Отсюда не следует, что мутный и разномастный уклад эмигрантского царства-государства достоин был лишь улыбки сострадания и умиления. Ведь зарубежная Россия представляла скол прежнего общества. Среди беженцев немало было таких, кто и на чужой стороне ухитрялся устроиться более или менее комфортно. Прежде всего это политиканы. Те, кто «прокурорствовал с партийной высоты» дома, продолжали с новым рвением предаваться этому занятию и за границей. Только здесь, на фоне общей беды, их политические разглагольствования, размежевания на левые и правые уклоны, фракции и течения, бесконечные выяснения: «куда мы идем? куда мы заворачиваем?» — представлялись Саше Черному еще более нелепыми, мелкими и чуждыми житейской сущности: «Одни совещаются, съезжаются и разъезжаются, другие в поте лица добывают свой хлеб насущный, — увы, без масла». Раскол этот, нравственный по своей сути, поэт ощущал чутко и четко. Здесь именно пролегает рубеж — рубеж лирики и сатиры Саши Черного в эмиграции. По одну сторону те, кто «из своей больной любви к России не делает профессии лихой». По другую — расцветшая на поверхности болезнетворного процесса плесень:

Валюта, декламация и ложь,
Развязная, заносчивая наглость,
Удобный символ безразличных — «наплевать»,
Помойка сплетен, купля и продажа,
Построчная истерика тоски.
И два десятка эмигрантских анекдотов…

Имя всему этому — эмигрантщина, то есть выставляемый напоказ надрыв, прибыльная эксплуатация подлинной трагедии и отчаяния. Следует заметить, что могущее вызвать душевную изжогу «ресторанное обслуживание тоски по родине» отнюдь не выдумка большевистской пропаганды. Это было.
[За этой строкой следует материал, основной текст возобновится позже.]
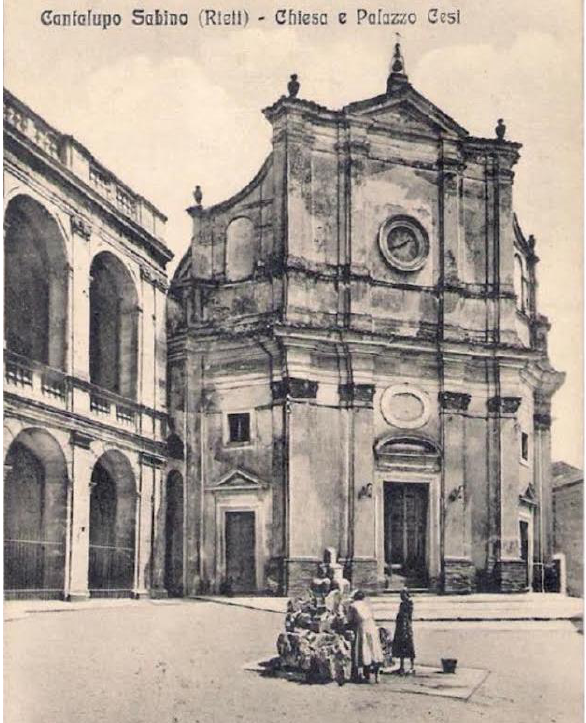
Figure 1. Historical photo of the church’s facade of Maria SS. Assunta in Cielo, located in Cantalupo in Sabina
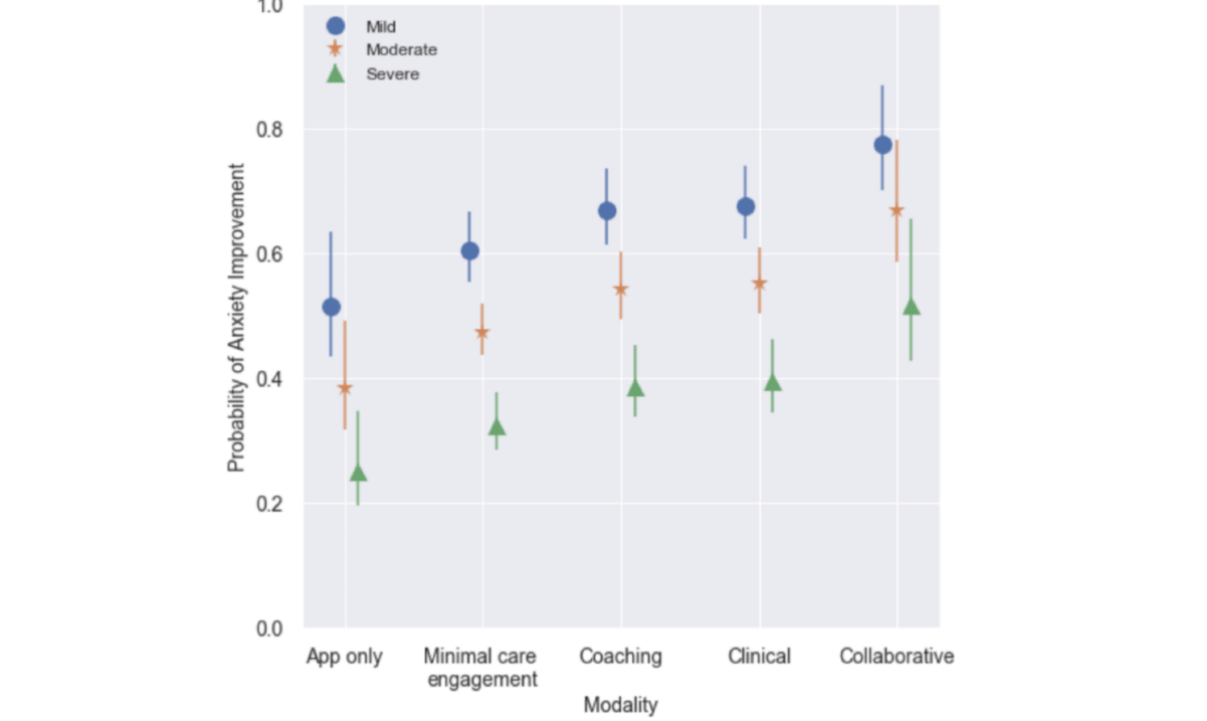
Figure 1. Probability of anxiety improvement by care modality and level of intake severity. Shapes represent the expected mean probability of improvement by modality and intake severity; lines represent the corresponding 95% confidence interval.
Равно как и «танцевально-кинжальные вечера». Последние сами по себе, вероятно, не заслуживают упрека, если бы… Саша Черный всякий раз предъявлял одну и ту же претензию к соотечественникам, тратящим изрядные суммы на развлечения, но не желающим приобретать русскую книгу и тем более — книгу для подрастающего поколения.